───── Provided data ─────

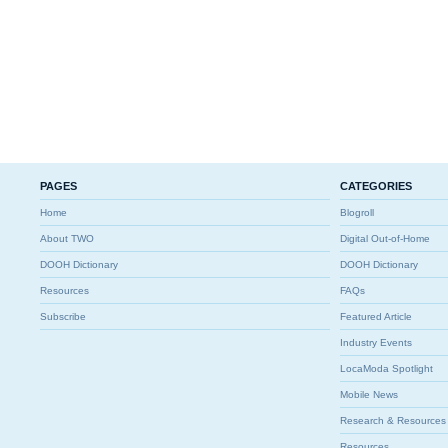
PAGES
CATEGORIES
Home
Blogroll
About TWO
Digital Out-of-Home
DOOH Dictionary
DOOH Dictionary
Resources
FAQs
Subscribe
Featured Article
Industry Events
LocaModa Spotlight
Mobile News
Research & Resources
Resources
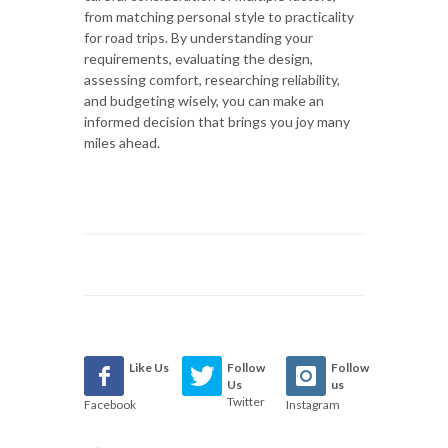
from matching personal style to practicality
for road trips. By understanding your
requirements, evaluating the design,
assessing comfort, researching reliability,
and budgeting wisely, you can make an
informed decision that brings you joy many
miles ahead.
Like Us
Follow
Follow
Us
us
Twitter
Facebook
Instagram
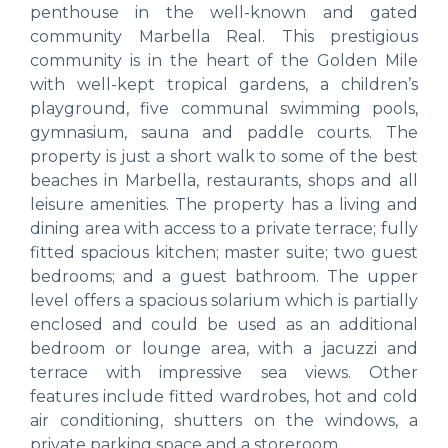
penthouse in the well-known and gated
community Marbella Real. This prestigious
community is in the heart of the Golden Mile
with well-kept tropical gardens, a children’s
playground, five communal swimming pools,
gymnasium, sauna and paddle courts. The
property is just a short walk to some of the best
beaches in Marbella, restaurants, shops and all
leisure amenities. The property has a living and
dining area with access to a private terrace; fully
fitted spacious kitchen; master suite; two guest
bedrooms; and a guest bathroom. The upper
level offers a spacious solarium which is partially
enclosed and could be used as an additional
bedroom or lounge area, with a jacuzzi and
terrace with impressive sea views. Other
features include fitted wardrobes, hot and cold
air conditioning, shutters on the windows, a
private parking space and a storeroom.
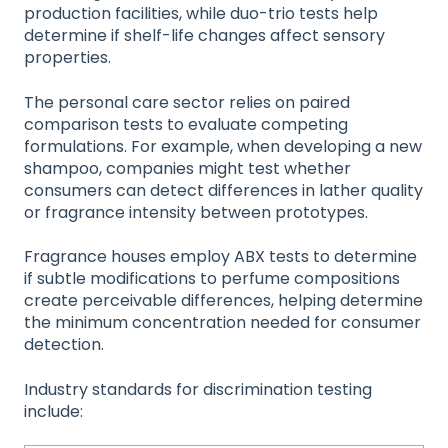
production facilities, while duo-trio tests help
determine if shelf-life changes affect sensory
properties.
The personal care sector relies on paired
comparison tests to evaluate competing
formulations. For example, when developing a new
shampoo, companies might test whether
consumers can detect differences in lather quality
or fragrance intensity between prototypes.
Fragrance houses employ ABX tests to determine
if subtle modifications to perfume compositions
create perceivable differences, helping determine
the minimum concentration needed for consumer
detection.
Industry standards for discrimination testing
include:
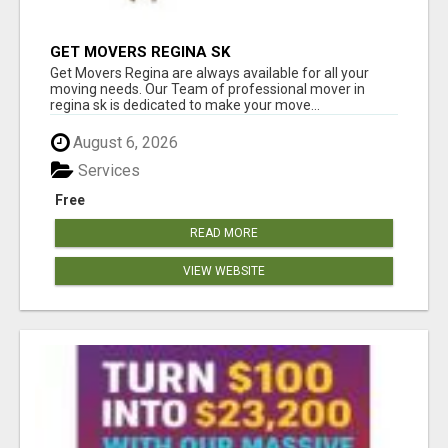
GET MOVERS REGINA SK
Get Movers Regina are always available for all your
moving needs. Our Team of professional mover in
regina sk is dedicated to make your move...
August 6, 2026
Services
Free
READ MORE
VIEW WEBSITE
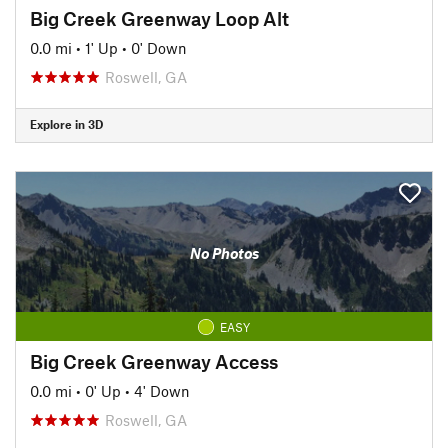
Big Creek Greenway Loop Alt
0.0 mi
•
1' Up
•
0' Down
Roswell, GA
Explore in 3D
No Photos
EASY
Big Creek Greenway Access
0.0 mi
•
0' Up
•
4' Down
Roswell, GA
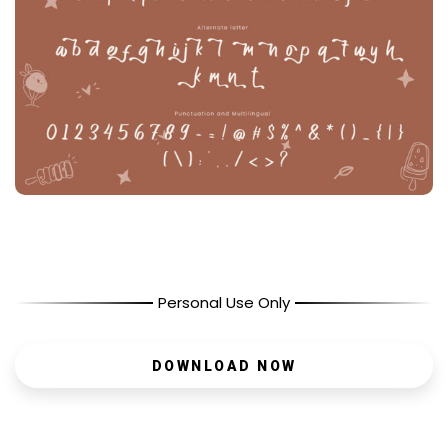
Personal Use Only
DOWNLOAD NOW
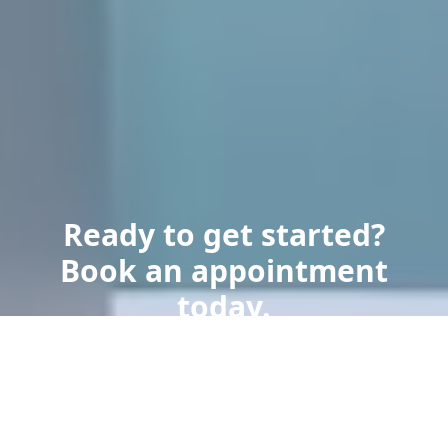
Ready to get started?
Book an appointment
today.
Get a Free Quote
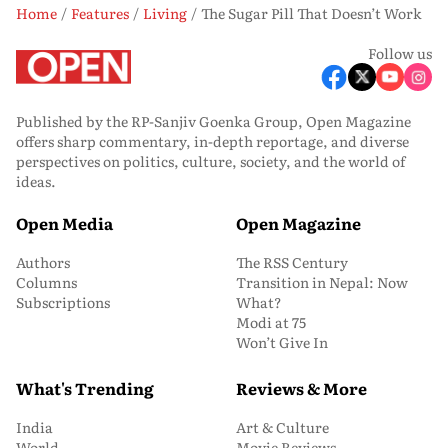
Home
Features
Living
The Sugar Pill That Doesn’t Work
Follow us
Published by the RP-Sanjiv Goenka Group, Open Magazine
offers sharp commentary, in-depth reportage, and diverse
perspectives on politics, culture, society, and the world of
ideas.
Open Media
Open Magazine
Authors
The RSS Century
Columns
Transition in Nepal: Now
Subscriptions
What?
Modi at 75
Won’t Give In
What's Trending
Reviews & More
India
Art & Culture
World
Movie Reviews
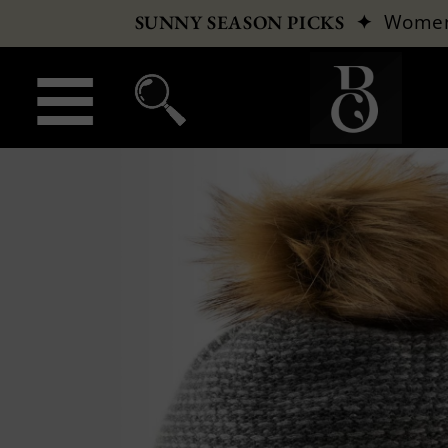
✦
Wome
SUNNY SEASON PICKS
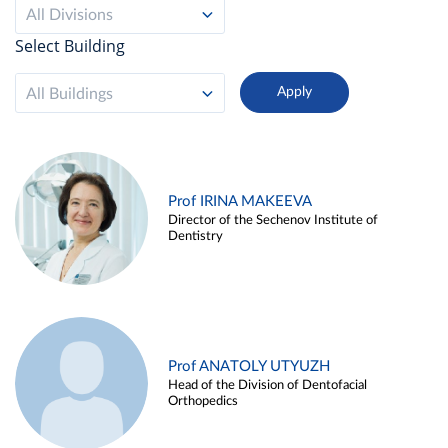
All Divisions
Select Building
All Buildings
Prof IRINA MAKEEVA
Director of the Sechenov Institute of
Dentistry
Prof ANATOLY UTYUZH
Head of the Division of Dentofacial
Orthopedics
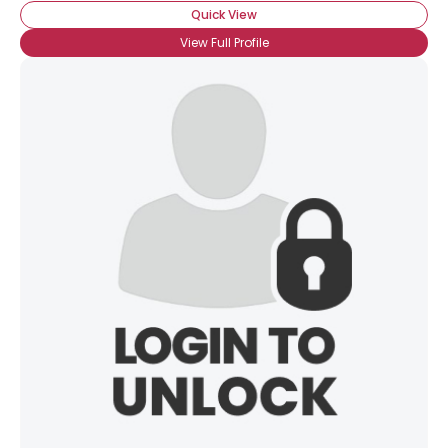
Quick View
View Full Profile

─────

**To-do item**. Write out every line of text from all the items above as a single numbered list, skipping any blank lines and leaving out the pictures.

**Result of this exercise**.
1. PAGES
2. CATEGORIES
3. Home
4. Blogroll
5. About TWO
6. Digital Out-of-Home
7. DOOH Dictionary
8. DOOH Dictionary
9. Resources
10. FAQs
11. Subscribe
12. Featured Article
13. Industry Events
14. LocaModa Spotlight
15. Mobile News
16. Research & Resources
17. Resources
18. from matching personal style to practicality
19. for road trips. By understanding your
20. requirements, evaluating the design,
21. assessing comfort, researching reliability,
22. and budgeting wisely, you can make an
23. informed decision that brings you joy many
24. miles ahead.
25. Like Us
26. Follow
27. Follow
28. Us
29. us
30. Twitter
31. Facebook
32. Instagram
33. penthouse in the well-known and gated
34. community Marbella Real. This prestigious
35. community is in the heart of the Golden Mile
36. with well-kept tropical gardens, a children’s
37. playground, five communal swimming pools,
38. gymnasium, sauna and paddle courts. The
39. property is just a short walk to some of the best
40. beaches in Marbella, restaurants, shops and all
41. leisure amenities. The property has a living and
42. dining area with access to a private terrace; fully
43. fitted spacious kitchen; master suite; two guest
44. bedrooms; and a guest bathroom. The upper
45. level offers a spacious solarium which is partially
46. enclosed and could be used as an additional
47. bedroom or lounge area, with a jacuzzi and
48. terrace with impressive sea views. Other
49. features include fitted wardrobes, hot and cold
50. air conditioning, shutters on the windows, a
51. private parking space and a storeroom.
52. production facilities, while duo-trio tests help
53. determine if shelf-life changes affect sensory
54. properties.
55. The personal care sector relies on paired
56. comparison tests to evaluate competing
57. formulations. For example, when developing a new
58. shampoo, companies might test whether
59. consumers can detect differences in lather quality
60. or fragrance intensity between prototypes.
61. Fragrance houses employ ABX tests to determine
62. if subtle modifications to perfume compositions
63. create perceivable differences, helping determine
64. the minimum concentration needed for consumer
65. detection.
66. Industry standards for discrimination testing
67. include:
68. GET MOVERS REGINA SK
69. Get Movers Regina are always available for all your
70. moving needs. Our Team of professional mover in
71. regina sk is dedicated to make your move...
72. August 6, 2026
73. Services
74. Free
75. READ MORE
76. VIEW WEBSITE
77. Big Creek Greenway Loop Alt
78. 0.0 mi
79. •
80. 1' Up
81. •
82. 0' Down
83. Roswell, GA
84. Explore in 3D
85. No Photos
86. EASY
87. Big Creek Greenway Access
88. 0.0 mi
89. •
90. 0' Up
91. •
92. 4' Down
93. Roswell, GA
94. Personal Use Only
95. DOWNLOAD NOW
96. Ready to get started?
97. Book an appointment
98. today.
99. Get a Free Quote
100. Home
101. Features
102. Living
103. The Sugar Pill That Doesn’t Work
104. Follow us
105. Published by the RP-Sanjiv Goenka Group, Open Magazine
106. offers sharp commentary, in-depth reportage, and diverse
107. perspectives on politics, culture, society, and the world of
108. ideas.
109. Open Media
110. Open Magazine
111. Authors
112. The RSS Century
113. Columns
114. Transition in Nepal: Now
115. Subscriptions
116. What?
117. Modi at 75
118. Won’t Give In
119. What's Trending
120. Reviews & More
121. India
122. Art & Culture
123. World
124. Movie Reviews
125. ✦
126. Wome
127. SUNNY SEASON PICKS
128. All Divisions
129. Select Building
130. All Buildings
131. Prof IRINA MAKEEVA
132. Director of the Sechenov Institute of
133. Dentistry
134. Prof ANATOLY UTYUZH
135. Head of the Division of Dentofacial
136. Orthopedics
137. Quick View
138. View Full Profile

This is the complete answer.